In today's restaurant industry, "bowl companies" like Chipotle, Cava, Sweetgreen, and DIG are at the forefront of a significant shift from depending on food quality to emphasizing marketing and brand power. These brands have gained immense popularity among urban millennials and Gen Z in America by moving up the value chain. Their growth can be analyzed on three dimensions - quality, ease of access, and marketing.
Item one: quality. If the food doesn’t taste good, a restaurant won’t be successful. Bottom line. However, in 2024, taste is a commodity. Wheat, sugar, even milk: those are traditional commodities. The quality of these raw ingredients plays a big part in differentiating outcomes. Bread using better wheat and better sugar is going to taste preferable to an alternative with inferior composition. What happens, then, when two products use identical high-quality ingredients? This is where "food intelligence" comes into play, encompassing everything from a chef's choice of recipes to their expertise in determining when the bread is baked, so to speak.

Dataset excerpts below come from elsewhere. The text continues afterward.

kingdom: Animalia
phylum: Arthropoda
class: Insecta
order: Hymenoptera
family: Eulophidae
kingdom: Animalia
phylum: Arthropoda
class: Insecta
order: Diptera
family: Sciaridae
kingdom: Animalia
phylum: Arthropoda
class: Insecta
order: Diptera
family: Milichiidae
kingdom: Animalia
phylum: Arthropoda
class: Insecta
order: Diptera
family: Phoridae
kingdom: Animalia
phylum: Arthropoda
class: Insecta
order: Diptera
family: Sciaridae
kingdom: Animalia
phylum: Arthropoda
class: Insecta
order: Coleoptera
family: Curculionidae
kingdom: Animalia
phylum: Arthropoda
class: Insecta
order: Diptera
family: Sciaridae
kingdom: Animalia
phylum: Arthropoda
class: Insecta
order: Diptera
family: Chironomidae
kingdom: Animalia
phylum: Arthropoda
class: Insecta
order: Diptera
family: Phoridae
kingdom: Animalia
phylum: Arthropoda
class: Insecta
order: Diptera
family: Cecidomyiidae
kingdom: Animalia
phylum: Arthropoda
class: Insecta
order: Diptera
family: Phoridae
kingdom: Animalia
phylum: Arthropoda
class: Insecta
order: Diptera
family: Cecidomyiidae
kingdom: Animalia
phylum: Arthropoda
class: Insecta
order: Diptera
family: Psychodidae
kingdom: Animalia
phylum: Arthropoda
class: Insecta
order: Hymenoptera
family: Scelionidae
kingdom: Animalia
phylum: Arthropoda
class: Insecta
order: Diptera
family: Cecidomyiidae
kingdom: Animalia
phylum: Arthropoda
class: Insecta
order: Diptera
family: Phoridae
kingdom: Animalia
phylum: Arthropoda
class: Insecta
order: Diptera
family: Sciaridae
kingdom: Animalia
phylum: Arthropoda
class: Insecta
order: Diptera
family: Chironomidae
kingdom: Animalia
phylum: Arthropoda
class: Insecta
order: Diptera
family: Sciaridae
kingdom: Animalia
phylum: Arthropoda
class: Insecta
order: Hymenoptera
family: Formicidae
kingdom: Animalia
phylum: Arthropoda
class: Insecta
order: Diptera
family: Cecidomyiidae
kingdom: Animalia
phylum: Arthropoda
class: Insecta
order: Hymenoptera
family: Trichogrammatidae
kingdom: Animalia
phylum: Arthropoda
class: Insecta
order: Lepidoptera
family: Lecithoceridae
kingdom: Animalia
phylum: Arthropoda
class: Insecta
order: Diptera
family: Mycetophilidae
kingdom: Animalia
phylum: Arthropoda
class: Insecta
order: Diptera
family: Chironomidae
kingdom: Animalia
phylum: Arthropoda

Traditionally, culinary expertise, or “intelligence alpha,” was highly valued. This expertise, however, is no longer exclusive to experienced chefs. For instance, many prefer a Sweetgreen bowl to a meal prepared by an experienced chef at the same price point. That Sweetgreen bowl may very well have been assembled by an automated robotic arm. Non-experiential dining has reached a scale where the art of producing sufficiently “tasty” food is largely demystified. Marginal gain in taste for a consumer from experimenting with lunch options is narrowing to zero. Cooking intelligence, once a prized attribute, is accessible. This shift indicates that the nuances of taste and food preparation are no longer as significant as they used to be.
Speed, like quality, has transitioned from being a distinctive advantage to a baseline expectation. Initially, the allure of these “bowl restaurants” was their ability to deliver high-quality meals swiftly. The promise was a good meal served fast. However, this speed advantage is diminishing in value. The growing prevalence of fast-casual dining options, coupled with the ubiquity of delivery services, has reduced the significance of time as a demarcator. Ordering Chipotle via DoorDash may save about ten minutes compared to other options, but the delivery for most restaurants takes between thirty to forty minutes anyway. Consequently, the aspect of immediate access has become a standard in the industry.
This leaves the brand. In a market saturated with options that offer tasty, fast, and reasonably priced meals, the decision-making process for daily dining has shifted towards perception and marketing. Bowl restaurants cultivate trust with their audience, encouraging repeat visits for familiar favorites. To stand out in this crowded market, restaurants must engage in effective marketing. This includes appealing design, strong visuals of their dishes, and an active social media presence. Building a strong brand identity is now crucial. With numerous establishments offering the same chicken and grain bowls, the challenge for each is to answer: Why should consumers choose yours?